# monster 6.0



## willmca (Feb 8, 2010)

Just bought one off of here,last week. It is a shooter. Very Fast! Takes a little to get used to with 6" bh. I would highly recommend. I am shooting a 475 grain arrow at 58 lbs and getting 289 fps. I was trying to get it so I can shoot ASA shoots. Draw cycle is fine-a little wall when breaking but when it breaks-it breaks! I wanted a new x force bow, but did not like the actual let off on them compared to monster.


----------



## ck10kk (Mar 12, 2009)

i,m also looking at one on A/T but ive never shot one . i dont expect it to be as smooth as my guardian by any means , but ive read some reviews on how bad the draw cycle is and that your better off shooting the arrow rather than letting it back down do the cams really grab that hard ?


----------



## willmca (Feb 8, 2010)

I haven't let back down,yet. Go to mathews site and look at the video on their site. There is one that shows the cycle of the cam. I didnt realize it traveled that much when I was shooting it. I love mine,so far.:darkbeer:


----------



## 2wireweims (Sep 6, 2009)

ck10kk said:


> i,m also looking at one on A/T but ive never shot one . i dont expect it to be as smooth as my guardian by any means , but ive read some reviews on how bad the draw cycle is and that your better off shooting the arrow rather than letting it back down do the cams really grab that hard ?





ck10kk said:


> anybody own a monster 6.0 or atleast shot one , i think i found a pretty good deal on one but ive never shot one. how bad is the draw cycle on these things set at 60lb ?


It is tough to let down at 70# but closer to 60# it is a whole different animal.
You should really shoot one for yourself before buying one.
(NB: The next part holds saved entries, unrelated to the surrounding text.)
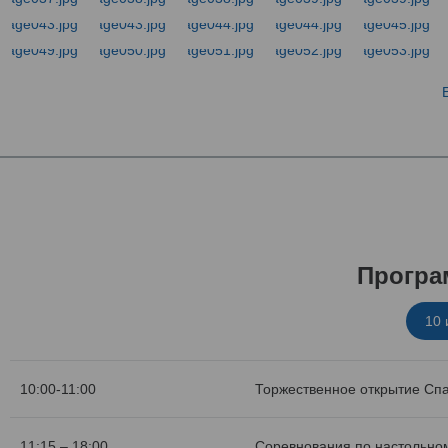
Програ
10
10:00-11:00
Торжественное открытие Сп
11:15 – 18:00
Соревнования по настольном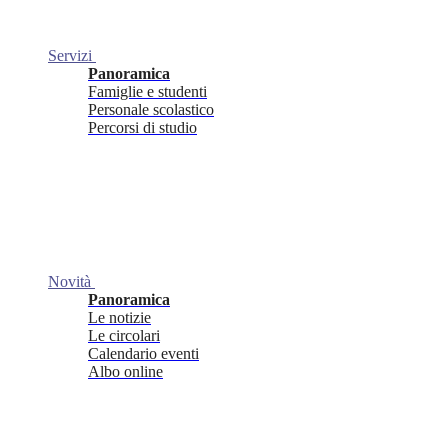
Servizi
Panoramica
Famiglie e studenti
Personale scolastico
Percorsi di studio
Novità
Panoramica
Le notizie
Le circolari
Calendario eventi
Albo online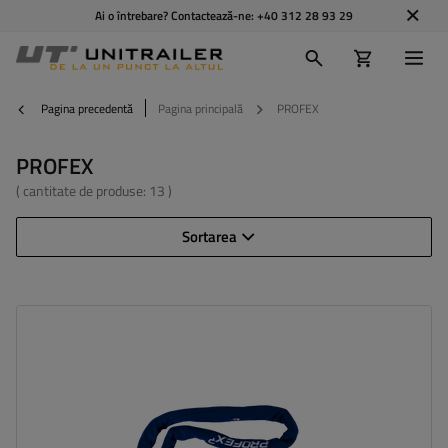
Ai o întrebare? Contactează-ne:
+40 312 28 93 29
Pagina precedentă
Pagina principală
PROFEX
PROFEX
( cantitate de produse:
13
)
Sortarea
Lungime:
130 cm
Diametru:
6 mm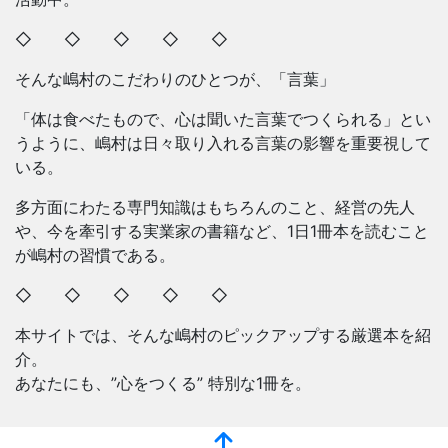
◇ ◇ ◇ ◇ ◇
そんな嶋村のこだわりのひとつが、「言葉」
「体は食べたもので、心は聞いた言葉でつくられる」とい
うように、嶋村は日々取り入れる言葉の影響を重要視して
いる。
多方面にわたる専門知識はもちろんのこと、経営の先人
や、今を牽引する実業家の書籍など、1日1冊本を読むこと
が嶋村の習慣である。
◇ ◇ ◇ ◇ ◇
本サイトでは、そんな嶋村のピックアップする厳選本を紹
介。
あなたにも、”心をつくる” 特別な1冊を。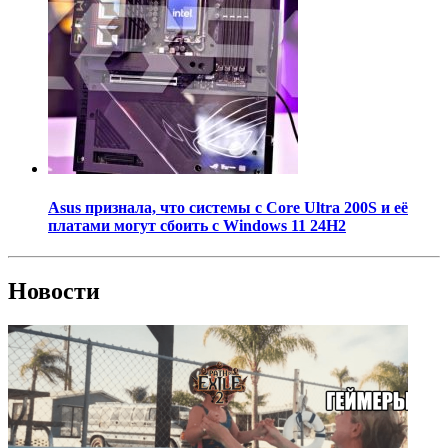
Asus признала, что системы с Core Ultra 200S и её
платами могут сбоить с Windows 11 24H2
Новости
I really like mine! 
It was a little different to get used to at first, (I was never a huge fan of twin cam bows) but she is a shooter and I love the feel of the bow.


----------



## joelpresmyk8 (Jan 21, 2010)

i just bought my monster 6 off of here a little while ago and i love it. i think the break over is a tiny bit tougher than other bows but not bad at all. i am shooting 28" 70 lbs with a 466 grain arrow and i am getting about 290 fps with 87 ke


----------



## ck10kk (Mar 12, 2009)

only prob with shooting one is the closest dealer is about 30 mi from me, and he dosent have a lefty in stock . i bid on the bow on this site and the seller is switching out the mods to 26 in draw since it seems that mathews seem to me run alittle long . was just curios what i might be getting into with this animal lol


----------



## River420Bottom (Jul 21, 2008)

i love the monster, i have a 60-70 lber set at 68# and i will say the draw cycle at a higher weight is a little rough. but drop it to 60 and its smooooth. Im on the hunt for a set of black 50-60lb limbs now :thumb:

P.S. It is sickening fast at 70lbs though


----------



## ck10kk (Mar 12, 2009)

thanks for the info guys, just hung up the phone with the seller i,m the proud owner of monster lol. thanks again


----------